WORK ITEM: Give only the number of lines in the records below that contain the string "loss".

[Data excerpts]
--- START ---

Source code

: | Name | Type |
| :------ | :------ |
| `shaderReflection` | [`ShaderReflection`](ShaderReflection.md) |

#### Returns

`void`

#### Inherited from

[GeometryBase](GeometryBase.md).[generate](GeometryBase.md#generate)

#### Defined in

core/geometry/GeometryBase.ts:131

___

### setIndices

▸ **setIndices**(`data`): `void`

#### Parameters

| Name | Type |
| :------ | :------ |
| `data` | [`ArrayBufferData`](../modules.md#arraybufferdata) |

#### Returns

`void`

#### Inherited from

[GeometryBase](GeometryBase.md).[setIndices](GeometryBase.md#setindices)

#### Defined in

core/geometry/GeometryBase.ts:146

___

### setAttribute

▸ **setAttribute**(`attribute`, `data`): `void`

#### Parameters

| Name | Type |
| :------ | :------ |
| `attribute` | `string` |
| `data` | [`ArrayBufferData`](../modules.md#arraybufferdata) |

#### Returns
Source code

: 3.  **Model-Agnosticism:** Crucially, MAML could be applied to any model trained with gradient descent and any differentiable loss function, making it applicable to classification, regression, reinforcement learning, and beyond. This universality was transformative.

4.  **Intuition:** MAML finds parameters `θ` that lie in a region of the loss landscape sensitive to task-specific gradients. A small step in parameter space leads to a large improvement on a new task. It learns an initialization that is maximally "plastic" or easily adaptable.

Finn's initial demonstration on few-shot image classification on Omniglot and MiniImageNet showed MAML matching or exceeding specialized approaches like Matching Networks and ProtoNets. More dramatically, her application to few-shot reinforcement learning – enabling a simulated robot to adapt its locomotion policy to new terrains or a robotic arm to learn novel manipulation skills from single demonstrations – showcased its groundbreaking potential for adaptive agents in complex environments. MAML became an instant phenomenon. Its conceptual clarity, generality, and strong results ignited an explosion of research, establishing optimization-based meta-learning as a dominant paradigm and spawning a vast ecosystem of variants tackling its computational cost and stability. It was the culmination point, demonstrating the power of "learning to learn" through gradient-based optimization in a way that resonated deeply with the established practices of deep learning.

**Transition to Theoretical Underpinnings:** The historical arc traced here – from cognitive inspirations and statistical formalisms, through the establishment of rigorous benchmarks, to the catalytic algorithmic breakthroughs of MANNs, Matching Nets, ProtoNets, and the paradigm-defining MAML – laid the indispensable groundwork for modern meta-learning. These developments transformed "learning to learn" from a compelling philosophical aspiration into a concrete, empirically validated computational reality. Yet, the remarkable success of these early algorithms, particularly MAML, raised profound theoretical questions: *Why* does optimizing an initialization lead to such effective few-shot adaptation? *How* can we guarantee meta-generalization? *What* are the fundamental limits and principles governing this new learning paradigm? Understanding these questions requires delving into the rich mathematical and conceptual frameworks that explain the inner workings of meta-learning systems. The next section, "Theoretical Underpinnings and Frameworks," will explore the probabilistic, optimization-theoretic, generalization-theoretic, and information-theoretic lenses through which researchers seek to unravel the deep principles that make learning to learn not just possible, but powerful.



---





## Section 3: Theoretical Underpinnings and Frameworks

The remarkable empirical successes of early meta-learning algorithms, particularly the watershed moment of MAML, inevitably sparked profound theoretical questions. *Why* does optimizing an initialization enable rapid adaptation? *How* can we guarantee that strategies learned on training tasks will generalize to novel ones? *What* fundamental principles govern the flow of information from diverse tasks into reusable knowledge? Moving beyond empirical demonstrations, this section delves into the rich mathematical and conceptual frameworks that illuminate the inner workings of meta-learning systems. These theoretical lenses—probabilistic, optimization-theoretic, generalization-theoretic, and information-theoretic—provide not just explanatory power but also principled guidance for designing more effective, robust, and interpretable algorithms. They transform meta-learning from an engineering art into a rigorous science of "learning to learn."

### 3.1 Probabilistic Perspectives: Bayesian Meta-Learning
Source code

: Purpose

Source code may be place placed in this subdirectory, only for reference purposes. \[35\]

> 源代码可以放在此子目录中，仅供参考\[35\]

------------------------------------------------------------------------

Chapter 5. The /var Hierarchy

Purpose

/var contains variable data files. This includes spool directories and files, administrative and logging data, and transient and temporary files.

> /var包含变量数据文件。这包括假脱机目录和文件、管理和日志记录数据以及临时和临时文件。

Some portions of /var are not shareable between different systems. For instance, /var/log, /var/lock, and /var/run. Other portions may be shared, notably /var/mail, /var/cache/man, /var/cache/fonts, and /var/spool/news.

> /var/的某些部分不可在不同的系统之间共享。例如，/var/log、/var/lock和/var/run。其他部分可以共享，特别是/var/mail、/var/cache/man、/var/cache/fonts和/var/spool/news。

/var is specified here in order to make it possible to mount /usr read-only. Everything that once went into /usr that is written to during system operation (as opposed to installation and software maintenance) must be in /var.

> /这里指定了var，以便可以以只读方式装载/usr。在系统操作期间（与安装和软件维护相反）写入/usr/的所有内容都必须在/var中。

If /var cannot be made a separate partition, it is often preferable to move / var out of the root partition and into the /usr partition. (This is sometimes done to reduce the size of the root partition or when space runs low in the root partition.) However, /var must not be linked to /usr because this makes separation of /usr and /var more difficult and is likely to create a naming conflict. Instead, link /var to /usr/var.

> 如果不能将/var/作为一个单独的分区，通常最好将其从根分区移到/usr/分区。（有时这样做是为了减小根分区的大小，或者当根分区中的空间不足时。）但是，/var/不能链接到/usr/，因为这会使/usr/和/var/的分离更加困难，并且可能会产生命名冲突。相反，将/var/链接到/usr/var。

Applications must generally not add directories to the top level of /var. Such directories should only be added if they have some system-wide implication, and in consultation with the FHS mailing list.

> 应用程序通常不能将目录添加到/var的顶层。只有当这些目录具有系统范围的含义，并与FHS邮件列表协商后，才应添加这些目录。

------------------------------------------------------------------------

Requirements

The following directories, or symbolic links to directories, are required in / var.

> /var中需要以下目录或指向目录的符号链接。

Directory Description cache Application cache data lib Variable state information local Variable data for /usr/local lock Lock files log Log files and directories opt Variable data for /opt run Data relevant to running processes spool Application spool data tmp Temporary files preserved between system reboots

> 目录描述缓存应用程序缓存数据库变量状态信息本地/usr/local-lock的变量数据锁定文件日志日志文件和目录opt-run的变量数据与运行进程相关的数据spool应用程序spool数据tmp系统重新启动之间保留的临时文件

--- END ---

ANSWER SPACE: 2